■ **Data under study**:
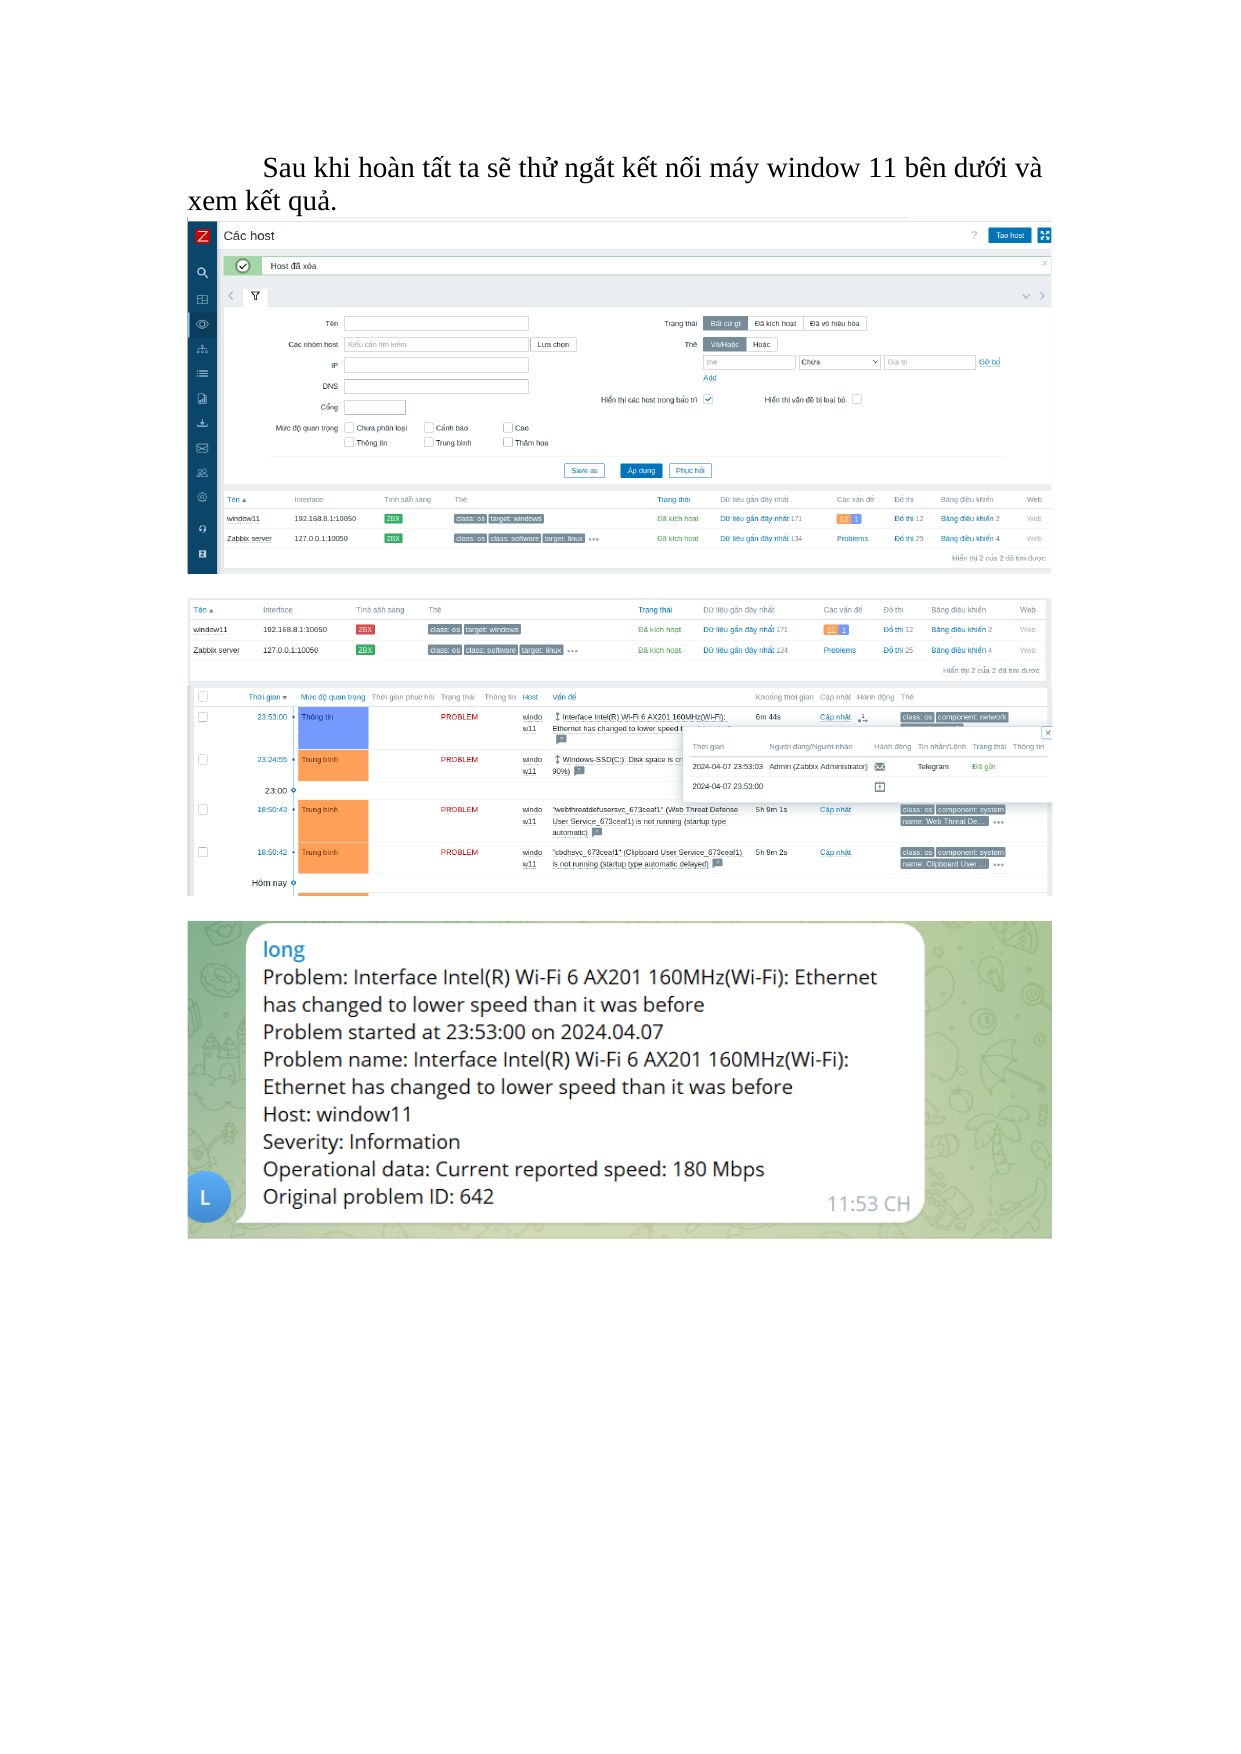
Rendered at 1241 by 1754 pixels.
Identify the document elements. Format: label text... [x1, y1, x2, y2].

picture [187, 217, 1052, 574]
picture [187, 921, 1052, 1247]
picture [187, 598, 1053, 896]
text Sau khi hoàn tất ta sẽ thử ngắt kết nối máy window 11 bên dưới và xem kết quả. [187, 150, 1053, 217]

■ **Problem statement**: The pictures in the listing above are to be dropped, and everything else reproduced exactly.

■ **Your response**:
Rendered at 1241 by 1754 pixels.
Identify the document elements. Format: label text... [x1, y1, x2, y2].

picture [187, 217, 1052, 574]
picture [187, 921, 1052, 1247]
picture [187, 598, 1053, 896]
text Sau khi hoàn tất ta sẽ thử ngắt kết nối máy window 11 bên dưới và xem kết quả. [187, 150, 1053, 217]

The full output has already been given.